A big glass of Southern Comfort

Tennessee Williams, considered by many to be the pre-eminent Southern playwright of all time, scored his first resounding success with the play “The Glass Menagerie.”

And so the play will begin its local tour of duty tonight at the U’s Babcock Theatre.

A semiautobiographical exploration of Williams’ early life, “Menagerie” centers on a mother and her two children-Tom (the son) and his sister Laura.

Tom works in a warehouse, and pens poems at night (as Tennessee Williams did in his youth) and the reticent and reclusive Laura exists in a dream realm with her glass menagerie.

For those of you wondering what a menagerie is, it’s a collection of wild animals.

Williams’ depictions of loss and memory are interwoven into the family’s struggles and “The Glass Menagerie’s” illusory, dreamy atmosphere prompts its being called a “memory play.”
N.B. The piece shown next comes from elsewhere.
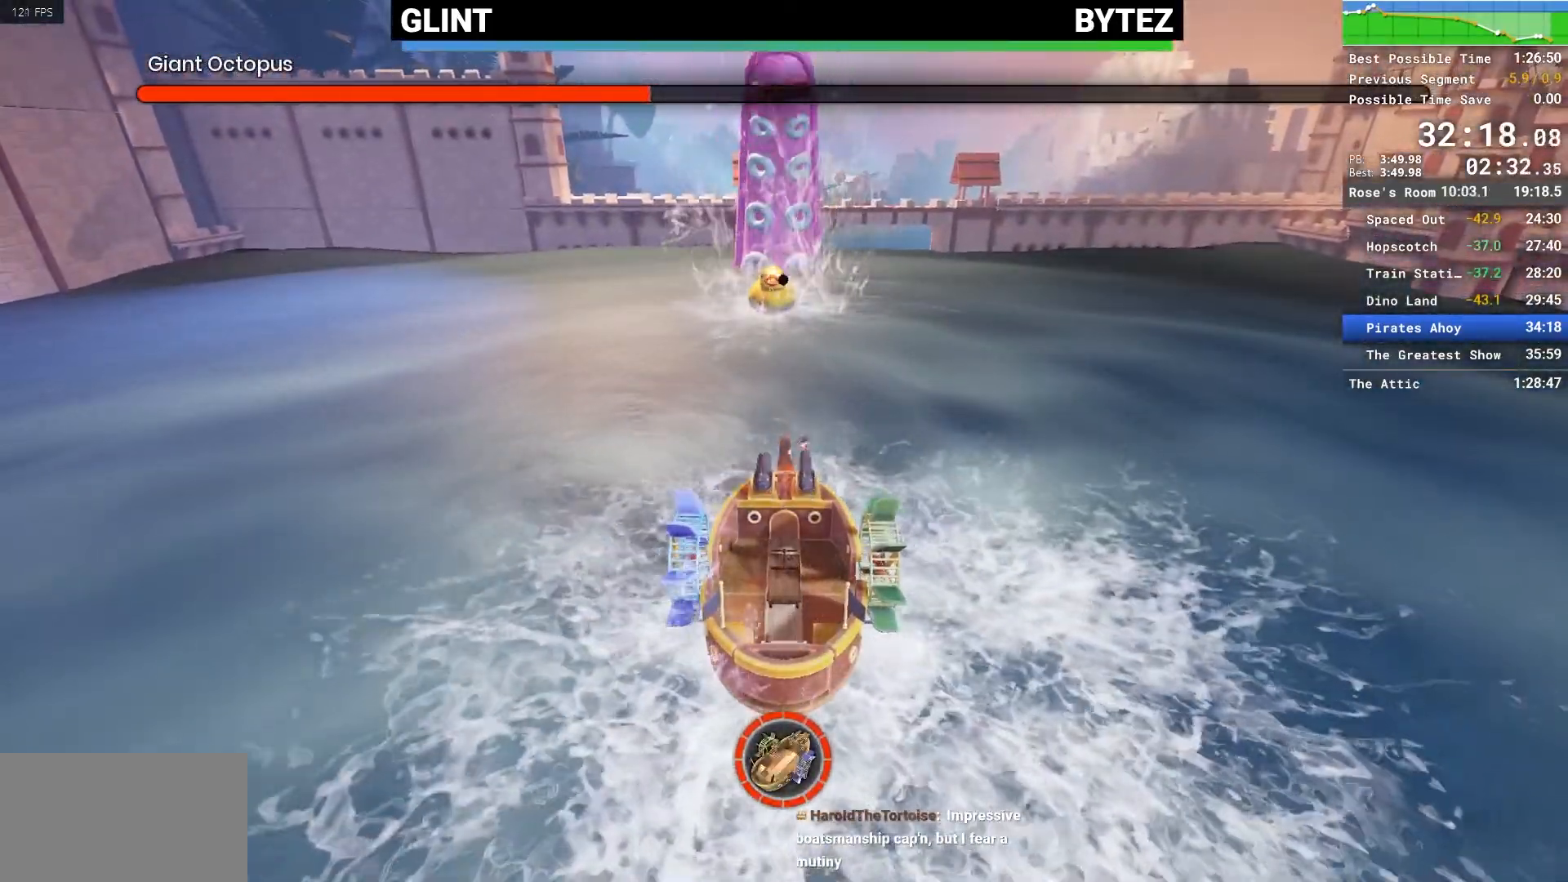
{"keys": [], "mouse": [], "events": [[17, "mouse_left", "up"], [17, "w", "up"], [117, "mouse_left", "down"], [167, "mouse_left", "up"], [250, "mouse_left", "down"], [300, "mouse_left", "up"], [400, "mouse_left", "down"], [433, "mouse_left", "up"]]}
“Menagerie” director Ron Frederickson performed in the Babcock Theatre’s first production, “Rhinoceros.”

Now an adjunct professor with the U’s theatre department, Frederickson has directed more than 80 plays and musicals.

Students are advised to take this opportunity to see a timeless Tennessee Williams play performed and directed by U affiliates for the comfortable cost of $6 (student rate) or $12 (non-student rate).